Depuis plusieurs année, l'ALGI reçoit des demandes d'aide de gais et de lesbiennes qui subissent la répression et l'ostracisme dans leur pays. Voilà pourquoi nous avons constitué le Comité de solidarité internationale afin d'appuyer la lutte des minorités sexuelles à l'étranger.
Mais, rapidement, nous avons été confrontés à une autre réalité, celle des gais, des lesbiennes et des transsexuels qui arrivent à fuir leur pays pour le Canada où ils revendiquent le statut de réfugié selon la Convention de Genève signée par le Canada. C'est ainsi que nous sommes amenés à supporter les demandeurs d'asile qui sollicitent notre aide pour défendre leur dossier.
C'est dans ces circonstances que nous avons découvert que le Canada, en particulier depuis l'adoption en 2012 de la loi C31 par le gouvernement conservateur, autorise une violation injustifiée des droits des personnes en danger (Mémoire de l’Association canadienne des libertés civiles en rapport avec le projet de loi c-31). Lire notre dossier.
C'est ainsi qu'un demandeur de refuge se retrouve en prison pendant des mois sans aucune accusation, et sans aucune décision d'un tribunal indépendant. Ce réfugié que nous accompagnons est gai. Il a fui son pays après avoir été battu par sa famille qui a découvert sa relation. La famille l'a amené en prison et voulait le marier de force à sa cousine. Il a réussi à fuir le jour de ce mariage forcé. Et c'est maintenant ici, au Canada, qu'il se retrouve en détention dans l'impossibilité de contacter ses amis en Afrique pour préparer son audience à la Commission de l'immigration et du statut de réfugié.

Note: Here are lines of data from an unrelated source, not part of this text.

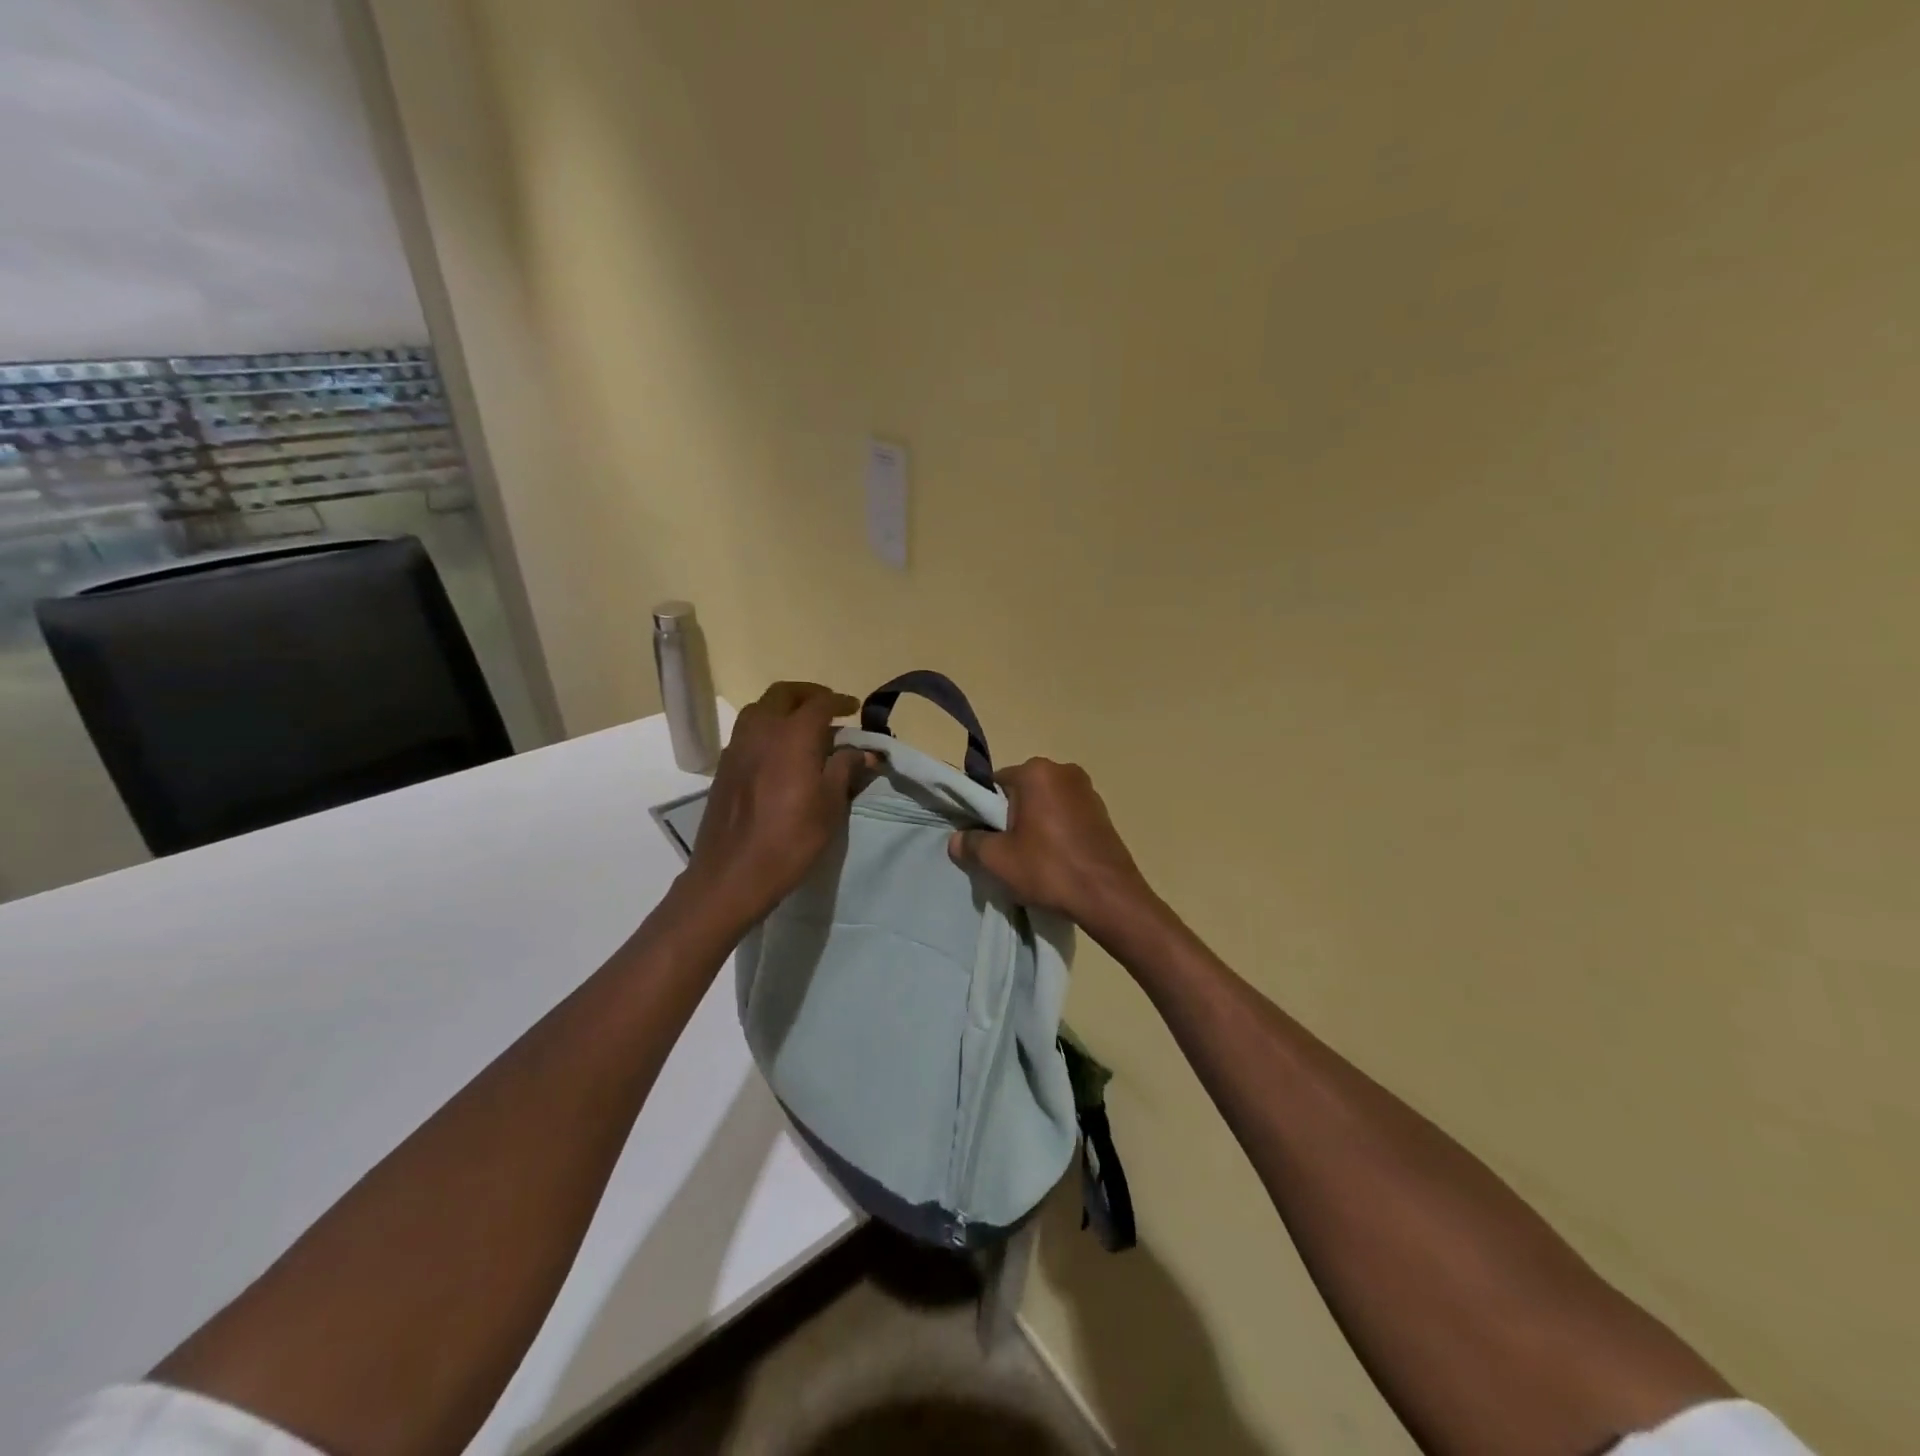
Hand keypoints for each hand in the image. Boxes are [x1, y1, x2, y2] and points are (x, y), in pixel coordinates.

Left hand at [679, 682, 870, 932]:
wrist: (733, 874)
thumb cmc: (791, 839)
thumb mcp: (830, 806)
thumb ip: (845, 769)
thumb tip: (863, 751)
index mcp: (792, 736)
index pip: (819, 704)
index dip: (839, 701)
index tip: (853, 708)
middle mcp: (761, 731)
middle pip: (783, 694)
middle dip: (808, 694)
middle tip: (828, 708)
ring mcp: (737, 747)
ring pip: (760, 709)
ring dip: (783, 708)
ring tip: (803, 728)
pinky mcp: (724, 767)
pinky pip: (747, 731)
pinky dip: (767, 727)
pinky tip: (779, 752)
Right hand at [947, 758, 1155, 935]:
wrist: (1109, 896)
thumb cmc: (1049, 869)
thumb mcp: (997, 860)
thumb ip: (971, 844)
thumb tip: (956, 840)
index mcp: (1037, 772)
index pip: (995, 784)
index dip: (984, 812)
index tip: (985, 838)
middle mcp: (1064, 771)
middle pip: (1021, 792)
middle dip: (1010, 818)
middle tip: (1007, 851)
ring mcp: (1087, 790)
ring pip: (1045, 805)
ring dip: (1035, 825)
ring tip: (1032, 859)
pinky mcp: (1102, 812)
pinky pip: (1066, 815)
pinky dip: (1056, 832)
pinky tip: (1055, 860)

Voici un témoignage d'un autre africain qui a été détenu au Centre de Laval. David (nom fictif) a passé un peu plus d’un mois au Centre de surveillance de l’immigration de Laval. Source courrierlaval.com
Les premiers jours, David n’arrivait pas à manger ni même dormir dans ce centre de détention hautement surveillé et entouré de clôtures et fils de barbelé. L’arrivée dans le pays d’accueil était soudainement brutale.
Il était privé de liberté dans sa cellule pendant une grande partie de la journée. «On te réveille à 6h le matin et il faut aller manger, faim ou pas, témoigne-t-il. Même si tu ne te sens pas bien, tu dois sortir pour manger. Après, tout le monde remonte dans sa chambre. Tout ce qu’il reste à faire, c’est dormir. Tout est barré, il y a juste un accès pour la toilette. Si tu n’as pas sommeil, tu regardes le plafond et tu te mets à réfléchir jusqu’à ce qu’on rouvre les portes pour aller manger.»

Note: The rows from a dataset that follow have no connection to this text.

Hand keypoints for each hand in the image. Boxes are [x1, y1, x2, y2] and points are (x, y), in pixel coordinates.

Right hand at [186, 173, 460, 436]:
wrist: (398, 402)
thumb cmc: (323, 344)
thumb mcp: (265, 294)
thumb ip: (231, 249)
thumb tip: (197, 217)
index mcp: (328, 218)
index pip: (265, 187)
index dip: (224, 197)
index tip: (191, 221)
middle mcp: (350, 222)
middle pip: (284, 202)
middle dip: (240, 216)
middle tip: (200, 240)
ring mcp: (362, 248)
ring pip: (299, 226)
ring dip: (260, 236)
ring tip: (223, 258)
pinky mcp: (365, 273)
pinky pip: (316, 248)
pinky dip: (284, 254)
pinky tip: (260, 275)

Comme seule distraction dans les ères communes, une table de tennis et une télévision. «Quand on nous dit de monter, il faut tout arrêter. C’est la règle.»
Les chambres sont partagées avec quatre ou six personnes, qui ne sont jamais appelées par leur prénom, mais plutôt par leur numéro de lit. David se souvient très bien du sien, un numéro qui le marquera pour toujours.

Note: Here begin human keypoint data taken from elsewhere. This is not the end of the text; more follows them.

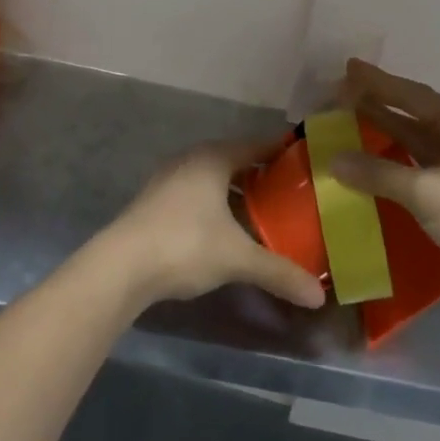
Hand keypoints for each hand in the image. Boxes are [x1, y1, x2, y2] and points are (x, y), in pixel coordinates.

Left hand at [98, 142, 326, 310]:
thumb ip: (279, 272)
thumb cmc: (185, 244)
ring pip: (211, 179)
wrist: (120, 266)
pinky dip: (214, 206)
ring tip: (262, 213)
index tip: (303, 160)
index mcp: (213, 158)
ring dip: (234, 193)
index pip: (255, 145)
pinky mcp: (153, 203)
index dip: (279, 152)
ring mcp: (167, 180)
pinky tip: (224, 230)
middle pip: (232, 160)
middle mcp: (190, 160)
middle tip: (289, 192)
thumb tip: (319, 295)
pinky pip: (194, 195)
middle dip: (259, 175)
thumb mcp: (238, 258)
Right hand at [331, 60, 439, 280]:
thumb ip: (378, 173)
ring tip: (352, 122)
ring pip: (419, 144)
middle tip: (342, 95)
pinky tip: (375, 167)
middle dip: (380, 105)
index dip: (379, 82)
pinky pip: (422, 170)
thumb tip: (334, 159)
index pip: (414, 96)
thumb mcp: (426, 192)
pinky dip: (396, 165)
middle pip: (416, 116)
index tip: (349, 68)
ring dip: (387, 134)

Dès qu’il prenait trop de temps sous la douche, un garde venait l’avertir, ce qui augmentait l’impression de constante surveillance et créait une certaine paranoïa.
David était seul au pays, sans visite. «Il faut être fort mentalement», reconnaît-il.
Pendant son séjour, il a côtoyé des gens qui semblaient s’affaiblir psychologiquement. «J’ai vu des personnes qui ont commencé à avoir des problèmes psychologiques. J’ai vu des aînés en train de pleurer. Il y avait des gens qui parlaient seul à tout moment. À force de tourner en rond et réfléchir, on peut perdre la tête.»